Memlink types of products are mainly used in End of the World Forum (Forum, come on) in the. List of topics such as the Forum, when the data reaches millions, millions of magnitude, Mysql system using tabbed browsing, they basically can not respond, and Memlink is a hundred times more performance. Specific visible Benchmark .
6. To the majority of developers to friends who tell us how to choose a NoSQL for their products?
First need to determine the business requirements, the need for NoSQL products. For most of the millions of magnitude, the application of the order of tens of millions, MySQL can support.
Secondly, a clear need for NoSQL products, should be based on abstract data model, business needs, such as: some data is the need to use key-value system storage, some data is the need to use key-list system storage, some data is stored using the document database, etc. .
NoSQL product candidate list for the option to be considered from the following dimensions:
- System capacity, performance, hardware and software environment is consistent with the demand?
- Data security is the mechanism? Will the loss of data of various anomalies?
- With master-slave replication? What consistency of strategy?
- Scalability?

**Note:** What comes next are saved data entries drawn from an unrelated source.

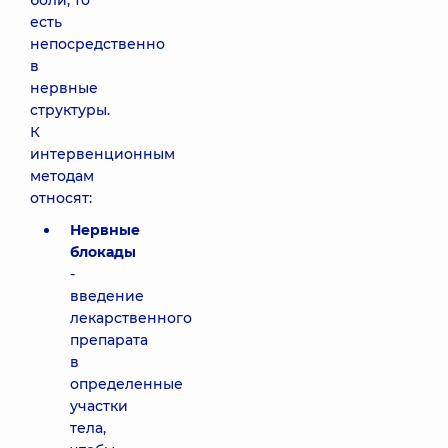
боли, то
есть
непосредственно
в
нервные
структуры.
К
интервенционным
методам
относят:
Нервные
блокады
-
введение
лекарственного
препарата
в
определенные
участки
тела,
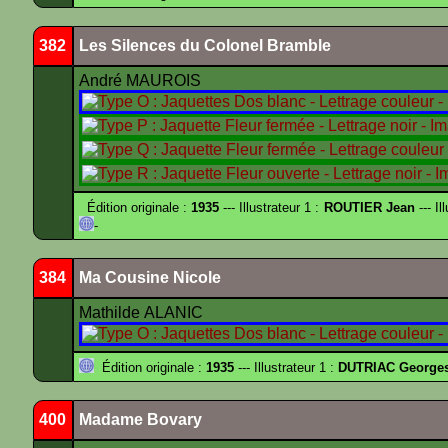
382
Les Silences du Colonel Bramble
André MAUROIS
Édition originale :
1935
--- Illustrateur 1 :
ROUTIER Jean
--- Il
-
384
Ma Cousine Nicole
Mathilde ALANIC
Édition originale :
1935
--- Illustrateur 1 :
DUTRIAC George
400
Madame Bovary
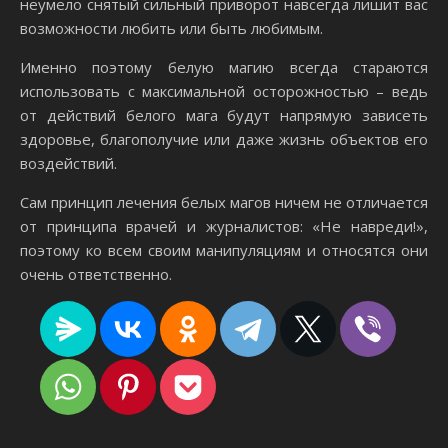
неумело снятый сильный приворот навсегда лишит вас
возможности любить или быть любимым.
Именно поэтому белую магию всегда стараются
использовать с максимальной осторожностью – ведь
от действий белого мага будут напрямую зависеть
здоровье, благополучие или даже жизнь объектов его
воздействий.
Сам принцип лечения белых магов ничем не отличается
от принципа врачей и журналистов: «Не навреди!»,
поэтому ко всем своим манипуляциям и относятся они
очень ответственно.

Automatic extension or expansion of program?
- Controllability of the system? System maturity, the degree of support for developers, bug fixes and so on who
7. Memlink the current version number? Future development plans like?
Memlink the current version number is 0.2, with the basic key-list / master-slave replication and other functions, is currently being tested.
In the 0.3/0.4 version, Memlink will increase two-way queue, user authentication and other functions. Concrete can see Memlink the RoadMap .
In the long run, Memlink focus on a high-performance, persistence, distributed, Key => List / Queue data engine will not increase the other data storage model.